YouTubers have been getting slammed more frequently for using copyright material. Recently, copyright claims have reached an all time high for those YouTubers being attacked, even with the incorporation of fair use.

According to the Merriam-Webster Dictionary, fair use is a legal doctrine that allows small amounts of copyright material to be used without permission of the copyright owner if used for fair and reasonable uses.

This means that videos like parodies or review channels are able to use samples of copyrighted material without the copyright holder’s permission. Even with fair use, both videos and channels have been deleted on grounds of copyright infringement. This affects the producer’s income and their work.

The DMCA (Digital Millennium Copyright Act) helps both the YouTubers and Copyright Owners by protecting their work from misuse. The YouTube copyright infringement claiming system gives out two different penalties, a claim and a strike.

A strike can have the user’s video taken down from a request to YouTube by the copyright owner. If given a strike, the channel becomes limited. One of these limits forces videos to only be fifteen minutes long. If a channel gets up to three strikes, the channel is taken down.

A claim is less severe, but more easily abused. If a claim is made towards a user, they can try to dispute the claim with the copyright owner who can take up to 30 days to respond. If they do not respond, the claimed video goes back to normal. If they do respond, they can either remove the claim, or re-establish the claim and take another 30 days to respond.

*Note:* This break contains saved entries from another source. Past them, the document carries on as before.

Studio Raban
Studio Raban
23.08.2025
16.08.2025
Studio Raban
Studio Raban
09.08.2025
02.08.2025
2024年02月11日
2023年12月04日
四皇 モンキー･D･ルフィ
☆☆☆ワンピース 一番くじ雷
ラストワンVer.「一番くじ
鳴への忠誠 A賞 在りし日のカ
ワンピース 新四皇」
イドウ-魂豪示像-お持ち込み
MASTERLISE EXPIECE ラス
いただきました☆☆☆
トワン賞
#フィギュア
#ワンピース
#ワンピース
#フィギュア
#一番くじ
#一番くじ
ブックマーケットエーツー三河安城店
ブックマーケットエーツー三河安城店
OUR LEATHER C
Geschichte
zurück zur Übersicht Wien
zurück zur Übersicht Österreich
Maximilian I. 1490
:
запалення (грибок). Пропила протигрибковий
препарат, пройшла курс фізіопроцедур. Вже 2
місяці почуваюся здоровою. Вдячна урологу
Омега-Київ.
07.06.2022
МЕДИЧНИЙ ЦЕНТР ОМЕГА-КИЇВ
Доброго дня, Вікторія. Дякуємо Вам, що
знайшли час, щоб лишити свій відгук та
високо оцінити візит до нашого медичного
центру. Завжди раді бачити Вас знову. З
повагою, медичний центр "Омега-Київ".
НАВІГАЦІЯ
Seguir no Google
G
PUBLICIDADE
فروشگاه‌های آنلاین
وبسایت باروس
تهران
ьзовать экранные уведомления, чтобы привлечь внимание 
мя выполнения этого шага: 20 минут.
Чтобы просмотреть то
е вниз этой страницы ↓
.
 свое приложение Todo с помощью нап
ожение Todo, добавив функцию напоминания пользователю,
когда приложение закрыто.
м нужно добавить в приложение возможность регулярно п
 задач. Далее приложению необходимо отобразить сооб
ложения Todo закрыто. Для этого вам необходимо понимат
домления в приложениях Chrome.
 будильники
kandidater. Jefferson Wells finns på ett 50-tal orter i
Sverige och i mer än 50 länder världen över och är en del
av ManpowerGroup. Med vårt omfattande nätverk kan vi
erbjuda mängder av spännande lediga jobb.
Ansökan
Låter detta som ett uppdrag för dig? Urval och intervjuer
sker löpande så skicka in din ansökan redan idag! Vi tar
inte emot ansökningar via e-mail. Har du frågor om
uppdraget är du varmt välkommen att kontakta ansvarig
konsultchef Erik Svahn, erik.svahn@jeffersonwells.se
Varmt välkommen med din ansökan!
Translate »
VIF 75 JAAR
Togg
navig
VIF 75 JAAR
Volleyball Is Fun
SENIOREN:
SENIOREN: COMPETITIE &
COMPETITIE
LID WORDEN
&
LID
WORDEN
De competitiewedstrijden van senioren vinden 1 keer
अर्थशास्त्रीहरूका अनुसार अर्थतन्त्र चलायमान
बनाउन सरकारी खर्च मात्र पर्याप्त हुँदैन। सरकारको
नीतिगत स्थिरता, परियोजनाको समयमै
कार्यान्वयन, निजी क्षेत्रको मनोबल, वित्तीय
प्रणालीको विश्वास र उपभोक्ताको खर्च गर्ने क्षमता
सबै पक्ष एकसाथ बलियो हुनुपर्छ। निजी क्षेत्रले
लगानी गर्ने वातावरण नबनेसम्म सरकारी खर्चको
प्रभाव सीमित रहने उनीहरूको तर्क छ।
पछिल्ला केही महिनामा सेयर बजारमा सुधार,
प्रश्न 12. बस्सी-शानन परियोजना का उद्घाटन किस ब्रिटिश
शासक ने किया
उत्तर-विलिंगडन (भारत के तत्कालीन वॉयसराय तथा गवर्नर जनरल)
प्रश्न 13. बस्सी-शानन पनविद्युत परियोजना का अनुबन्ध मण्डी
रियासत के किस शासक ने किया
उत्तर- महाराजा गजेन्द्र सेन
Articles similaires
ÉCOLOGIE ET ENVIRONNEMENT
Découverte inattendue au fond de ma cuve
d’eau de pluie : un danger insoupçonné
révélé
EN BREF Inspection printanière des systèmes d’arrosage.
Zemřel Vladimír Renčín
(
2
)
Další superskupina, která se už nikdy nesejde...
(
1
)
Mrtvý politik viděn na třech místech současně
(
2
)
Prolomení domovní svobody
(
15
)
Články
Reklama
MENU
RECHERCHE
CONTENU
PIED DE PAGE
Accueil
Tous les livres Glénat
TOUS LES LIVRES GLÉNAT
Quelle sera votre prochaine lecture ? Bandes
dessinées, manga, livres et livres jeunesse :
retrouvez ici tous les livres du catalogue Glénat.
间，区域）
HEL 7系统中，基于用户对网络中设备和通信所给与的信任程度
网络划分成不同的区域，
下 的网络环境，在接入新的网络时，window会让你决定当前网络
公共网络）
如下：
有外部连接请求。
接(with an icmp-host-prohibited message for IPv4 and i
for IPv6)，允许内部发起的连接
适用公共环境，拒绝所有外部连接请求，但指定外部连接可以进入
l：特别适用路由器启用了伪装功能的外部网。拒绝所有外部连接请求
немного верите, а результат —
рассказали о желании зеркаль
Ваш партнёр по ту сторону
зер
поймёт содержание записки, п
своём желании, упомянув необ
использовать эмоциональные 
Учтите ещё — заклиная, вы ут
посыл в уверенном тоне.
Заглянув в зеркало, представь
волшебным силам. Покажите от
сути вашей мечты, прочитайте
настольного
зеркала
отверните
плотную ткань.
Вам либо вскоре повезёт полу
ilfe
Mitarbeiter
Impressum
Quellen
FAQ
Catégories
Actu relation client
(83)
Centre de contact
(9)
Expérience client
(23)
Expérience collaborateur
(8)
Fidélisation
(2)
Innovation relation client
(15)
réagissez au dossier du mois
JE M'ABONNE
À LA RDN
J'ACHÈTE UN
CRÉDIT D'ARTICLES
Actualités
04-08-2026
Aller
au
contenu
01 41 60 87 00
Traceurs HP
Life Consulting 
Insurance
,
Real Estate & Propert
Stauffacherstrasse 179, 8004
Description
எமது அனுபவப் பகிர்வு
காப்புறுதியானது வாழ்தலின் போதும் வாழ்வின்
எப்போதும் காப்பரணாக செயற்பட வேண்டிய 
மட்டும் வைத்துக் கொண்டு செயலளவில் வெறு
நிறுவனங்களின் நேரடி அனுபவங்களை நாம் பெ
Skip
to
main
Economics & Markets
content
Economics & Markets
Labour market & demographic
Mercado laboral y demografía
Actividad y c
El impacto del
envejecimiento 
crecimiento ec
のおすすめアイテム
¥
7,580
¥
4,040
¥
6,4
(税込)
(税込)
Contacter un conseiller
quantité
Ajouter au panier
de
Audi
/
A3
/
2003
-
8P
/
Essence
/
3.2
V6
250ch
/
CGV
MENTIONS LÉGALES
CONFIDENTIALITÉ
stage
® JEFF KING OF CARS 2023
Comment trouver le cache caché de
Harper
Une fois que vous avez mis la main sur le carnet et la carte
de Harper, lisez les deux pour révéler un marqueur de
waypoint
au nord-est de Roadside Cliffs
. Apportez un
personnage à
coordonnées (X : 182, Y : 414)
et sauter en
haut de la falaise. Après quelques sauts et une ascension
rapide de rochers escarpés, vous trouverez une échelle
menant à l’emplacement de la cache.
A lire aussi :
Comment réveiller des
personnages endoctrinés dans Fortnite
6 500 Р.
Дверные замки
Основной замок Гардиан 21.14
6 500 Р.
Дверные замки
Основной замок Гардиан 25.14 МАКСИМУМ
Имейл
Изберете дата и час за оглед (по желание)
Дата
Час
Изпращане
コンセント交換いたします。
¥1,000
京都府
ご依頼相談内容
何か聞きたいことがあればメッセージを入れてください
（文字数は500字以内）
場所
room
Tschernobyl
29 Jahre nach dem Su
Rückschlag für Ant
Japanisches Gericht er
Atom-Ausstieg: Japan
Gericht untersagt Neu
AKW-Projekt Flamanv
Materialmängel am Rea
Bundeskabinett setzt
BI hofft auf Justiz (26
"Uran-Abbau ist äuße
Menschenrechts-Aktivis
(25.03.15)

YouTube monetization helps YouTubers support themselves making content, but copyright owners can file claims and strikes that can take the money they’re making for themselves.

Copyright holders have successfully made claims to other’s work because it uses material they own, even if the producers of the videos are protected under the fair use law. And even if the claim is false, there is no consequence to those trying to take advantage of the DMCA.

Robyn Moore from “Anime America” said in a video explaining their situation on the free use abuse that they have been getting harassed by the company “YAM112003” with claims about copyright infringement. At first, Moore was able to send an appeal and the claim was removed. But  YAM112003 kept making claims and taking a longer time to respond to the point where Anime America can’t make enough appeals to help them get their money back.

Channel Awesome, the site that makes the popular “Nostalgia Critic” videos, have had to reduce and even exclude clips from movies they review because of how many claims they kept receiving.

YouTube users are allowed up to three appeals at once, giving the advantage to those claiming rather than those defending. Companies abuse the DMCA and try to take everything that should be the user’s and make it their own. The users are much more restricted compared to the studios making the claims that it’s basically giving one side unlimited power.

YouTube channels are becoming concerned  about videos they believe could be claimed or taken down. Studios offended from negative criticism they receive can make a claim or strike to take it down. YourMovieSucksDOTorg received a copyright strike from director Derek Savage for a negative review of his movie, “Cool Cat Saves the Kids.”

This not only harms YouTuber’s careers and income, but it also limits people’s freedom of speech and creativity. Doug Walker, aka the Nostalgia Critic, made a video covering this issue and has influenced many other YouTubers who have been getting their videos claimed and even removed to speak out. With his help, users around the Internet are being informed about this issue.

This affects the viewers, too. I enjoy many channels and their videos because their expansive knowledge of different topics. It entertains and inspires many to do the same and share their voice to the world, so this abuse needs to end to protect everyone and their freedom of speech.